Juan Sádaba is an architect, urban planner, and industrial designer. He understands design as a creative strategy to solve problems and create intelligent beauty. This approach can be applied to the different scales of design problems, trespassing the classical boundaries between disciplines. He is currently a part-time professor at the Singapore University of Technology and Design. Juan is also the co-founder and CEO of Nerei Emotional Intelligent, a company focused on new strategies and designs for the urban space, design, and architecture. The company is part of the NER group..

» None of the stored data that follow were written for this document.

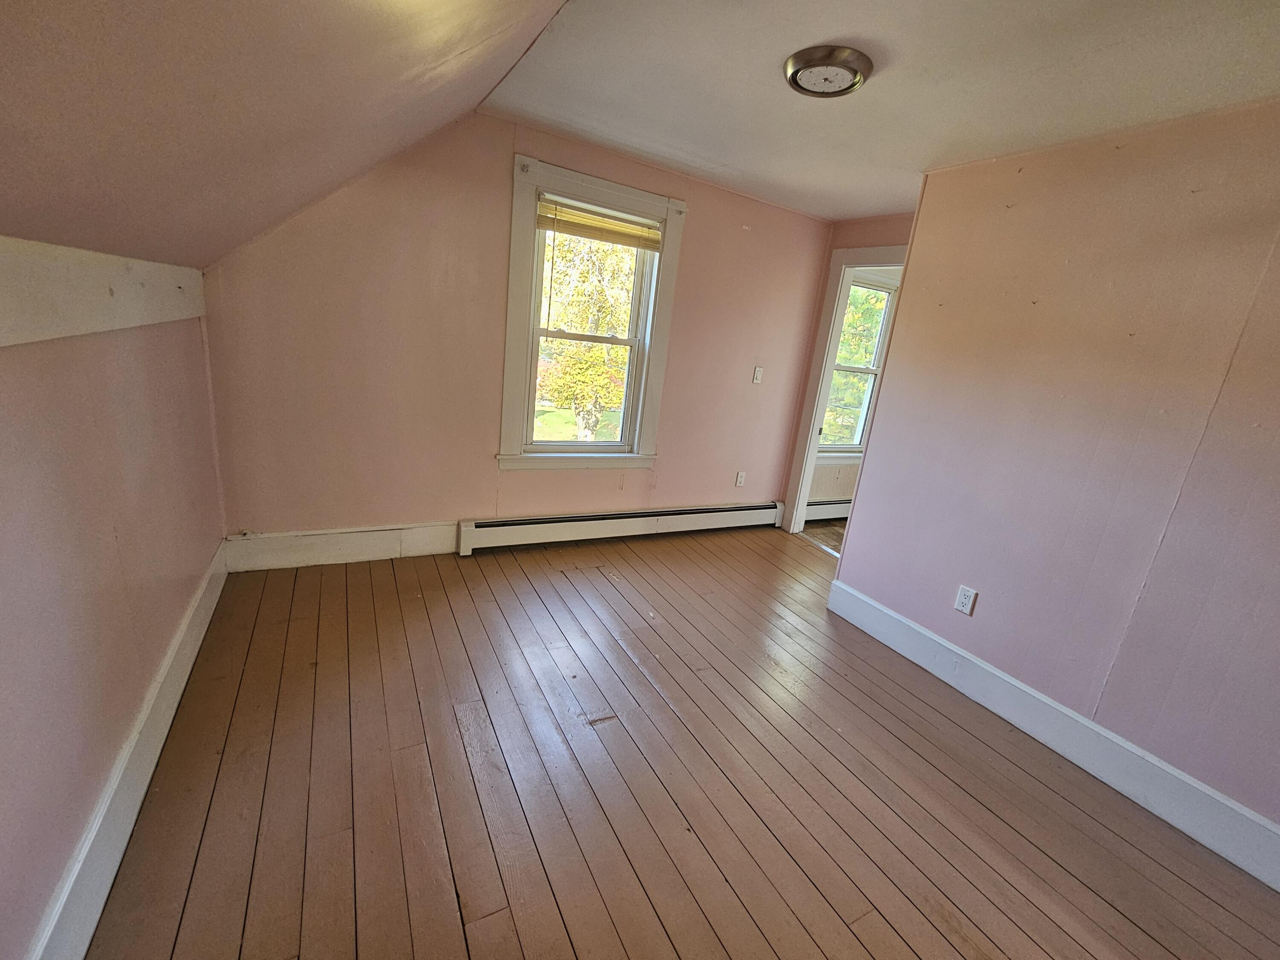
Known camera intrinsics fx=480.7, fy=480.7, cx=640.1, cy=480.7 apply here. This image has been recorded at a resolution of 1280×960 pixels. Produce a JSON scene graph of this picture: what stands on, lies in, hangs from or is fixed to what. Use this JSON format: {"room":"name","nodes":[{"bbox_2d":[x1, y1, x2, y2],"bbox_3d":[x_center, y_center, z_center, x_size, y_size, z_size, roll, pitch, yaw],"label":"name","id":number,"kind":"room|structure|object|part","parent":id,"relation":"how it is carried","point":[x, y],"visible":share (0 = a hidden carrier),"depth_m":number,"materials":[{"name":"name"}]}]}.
{"room":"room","nodes":[
{"label":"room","id":0,"kind":"room"},
{"bbox_2d":[0,294,225,959],"bbox_3d":[-1.176,0.431,0.674,0.149,1.476,4.234,-2,18,-29],"label":"left wall","id":1,"kind":"structure","parent":0,"point":[4,477],"depth_m":1.19,"materials":[{"name":"paint"}]},
{"bbox_2d":[0,235,208,347],"bbox_3d":[-1.217,-0.349,0.843,0.124,0.211,2.692,-2,18,-29],"label":"wall trim","id":2,"kind":"structure","parent":1,"relation":"attached to","point":[56,251],"depth_m":1.18,"materials":[{"name":"white paint"}]},
{"bbox_2d":[25,542,228,959],"bbox_3d":[-1.211,0.979,0.977,0.020,0.172,3.899,-2,18,-29],"label":"left baseboard","id":3,"kind":"structure","parent":1,"relation":"attached to","point":[136,810],"depth_m":1.27,"materials":[{"name":"white paint"}]},
{"bbox_2d":[0,0,570,271],"bbox_3d":[-0.498,-0.703,0.349,1.733,1.084,4.272,-2,18,-29],"label":"sloped ceiling","id":4,"kind":"structure","parent":0,"point":[478,41],"depth_m":1.02,"materials":[{"name":"paint"}]},
{"bbox_2d":[201,109,838,554],"bbox_3d":[-0.305,-0.766,3.200,3.994,2.486,0.158,-2,18,-29],"label":"back wall","id":5,"kind":"structure","parent":0,"point":[703,213],"depth_m":2.68,"materials":[{"name":"paint"}]},
{"bbox_2d":[222,521,459,570],"bbox_3d":[-1.618,0.364,2.807,1.272,0.191,0.019,-2,18,-29],"label":"back baseboard","id":6,"kind":"structure","parent":5,"relation":"attached to","point":[300,549],"depth_m":2.73,"materials":[{"name":"white paint"}]},
{"bbox_2d":[498,153,686,470],"bbox_3d":[-0.337,-0.926,3.128,1.126,1.785,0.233,-2,18,-29],"label":"window","id":7,"kind":"structure","parent":5,"relation":"in","point":[507,396],"depth_m":3.08,"materials":[{"name":"white paint"}]},
{"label":"sash","id":8,"kind":"part","parent":7,"relation":"part of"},
{"bbox_2d":[538,194,664,251],"bbox_3d":[-0.227,-1.551,2.912,0.785,0.168,0.051,-2,18,-29],"label":"window blind","id":9,"kind":"object","parent":7,"relation":"attached to","point":[571,229],"visible":0.97,"depth_m":2.89,"materials":[{"name":"brown wood"}]},
{"bbox_2d":[457,501,785,553],"bbox_3d":[0.053,0.311,3.642,2.682,0.184,0.071,-2,18,-29],"label":"baseboard heater","id":10,"kind":"object","parent":5,"relation":"attached to","point":[515,530],"visible":0.98,"depth_m":3.45,"materials":[{"name":"white metal"}]},
{"bbox_2d":[734,470,746,486],"bbox_3d":[0.834,-0.015,4.002,0.072,0.120,0.009,-2,18,-29],"label":"wall socket","id":11,"kind":"object","parent":5,"relation":"attached to","point":[737,482],"visible":0.99,"depth_m":4.00,"materials":[{"name":"white plastic"}]},
{"bbox_2d":[752,366,763,383],"bbox_3d":[0.918,-0.825,3.748,0.071,0.121,0.018,-2,18,-29],"label":"light switch","id":12,"kind":"object","parent":5,"relation":"attached to","point":[759,372],"visible":0.99,"depth_m":3.74,"materials":[{"name":"white plastic"}]},
{"bbox_2d":[80,524,1279,959],"bbox_3d":[0.425,1.081,1.827,3.821,0.114,4.657,-2,18,-29],"label":"wooden floor","id":13,"kind":"structure","parent":0,"point":[949,945],"depth_m":1.62,"materials":[{"name":"brown wood"}]},
{"bbox_2d":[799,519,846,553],"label":"far room floor","id":14,"kind":"structure","parent":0,"point":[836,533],"depth_m":4.21,"materials":[{"name":"brown wood"}]},
{"bbox_2d":[773,212,915,529],"bbox_3d":[1.739,-0.568,3.404,0.125,2.486,1.628,-2,18,-29],"label":"doorway wall","id":15,"kind":"structure","parent":0,"point":[881,232],"depth_m":3.53,"materials":[{"name":"pink paint"}]},
{"bbox_2d":[779,243,904,535],"bbox_3d":[1.632,-0.490,3.544,0.160,2.215,1.011,-2,18,-29],"label":"door frame","id":16,"kind":"structure","parent":15,"relation":"in","point":[804,490],"depth_m":3.77,"materials":[{"name":"white paint"}]},
{"bbox_2d":[807,268,900,509],"bbox_3d":[2.389,-0.851,4.590,2.691,2.497,0.150,-2,18,-29],"label":"far room wall","id":17,"kind":"structure","parent":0,"point":[846,482],"depth_m":4.54,"materials":[{"name":"paint"}]},
{"bbox_2d":[804,497,852,521],"bbox_3d":[2.058,0.255,4.661,1.632,0.192,0.074,-2,18,-29],"label":"far baseboard heater","id":18,"kind":"object","parent":17,"relation":"attached to","point":[820,507],"visible":0.38,"depth_m":4.46,"materials":[{"name":"white metal"}]},
{"bbox_2d":[813,273,899,455],"bbox_3d":[1.940,-0.976,4.316,0.973,1.669,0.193,-2,18,-29],"label":"far room window","id":19,"kind":"structure","parent":17,"relation":"in","point":[883,321],"depth_m":4.34,"materials":[{"name":"white"}]},
{"bbox_2d":[482,0,1279,223],"bbox_3d":[1.212,-1.391,1.486,2.942,0.119,4.267,-2,18,-29],"label":"ceiling","id":20,"kind":"structure","parent":0,"point":[825,33],"depth_m":1.74,"materials":[{"name":"white paint"}]},
{"bbox_2d":[782,44,872,97],"bbox_3d":[0.660,-1.439,1.716,0.288,0.053,0.286,-2,18,-29],"label":"ceiling light","id":21,"kind":"object","parent":20,"relation":"attached to","point":[793,76],"visible":0.98,"depth_m":1.65,"materials":[{"name":"silver metal"}]},
{"bbox_2d":[828,97,1279,857],"bbox_3d":[2.049,0.043,1.562,0.134,2.480,3.033,-2,18,-29],"label":"right wall","id":22,"kind":"structure","parent":0,"point":[888,603],"depth_m":1.88,"materials":[{"name":"pink paint"}]},
{"bbox_2d":[954,584,977,615],"bbox_3d":[1.563,0.572,2.309,0.009,0.120,0.073,-2,18,-29],"label":"wall outlet","id":23,"kind":"object","parent":22,"relation":"attached to","point":[960,603],"visible":0.98,"depth_m":2.31,"materials":[{"name":"white plastic"}]},
{"bbox_2d":[825,576,1279,889],"bbox_3d":[1.874,1.122,1.805,0.019,0.177,2.850,-2,18,-29],"label":"right baseboard","id":24,"kind":"structure","parent":22,"relation":"attached to","point":[897,617],"depth_m":1.94,"materials":[{"name":"white paint"}]},
{"label":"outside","id":25,"kind":"structure","parent":0,"visible":0},
{"label":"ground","id":26,"kind":"structure","parent":25,"visible":0},
{"bbox_2d":[535,230,636,438],"bbox_3d":[-0.955,-2.965,8.657,4.098,6.040,3.918,-2,18,-29],"label":"tree","id":27,"kind":"object","parent":26,"relation":"on","point":[597,353],"visible":0.46,"depth_m":8.16,"materials":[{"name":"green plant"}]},
{"bbox_2d":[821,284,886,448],"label":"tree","id":28,"kind":"object","parent":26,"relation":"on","point":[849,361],"visible":0.19,"depth_m":8.54,"materials":[{"name":"green plant"}]}
]}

www.juansadaba.com | www.nerei.org | @nereiEI
José Luis Burgos received his architectural degree from the School of Architecture in Madrid. As the Basque Government’s Deputy Ministry of Transport between 1987 and 1991, he was involved in key projects for the region such as Metro Bilbao, the expansion of the port, the new airport terminal, and the removal of the train tracks along the river. He has also worked on the revitalization of the Nervión river docks and has collaborated with Philippe Stark on the Azkuna Zentroa project. In 1980 he was awarded the Spanish National Urbanism Prize.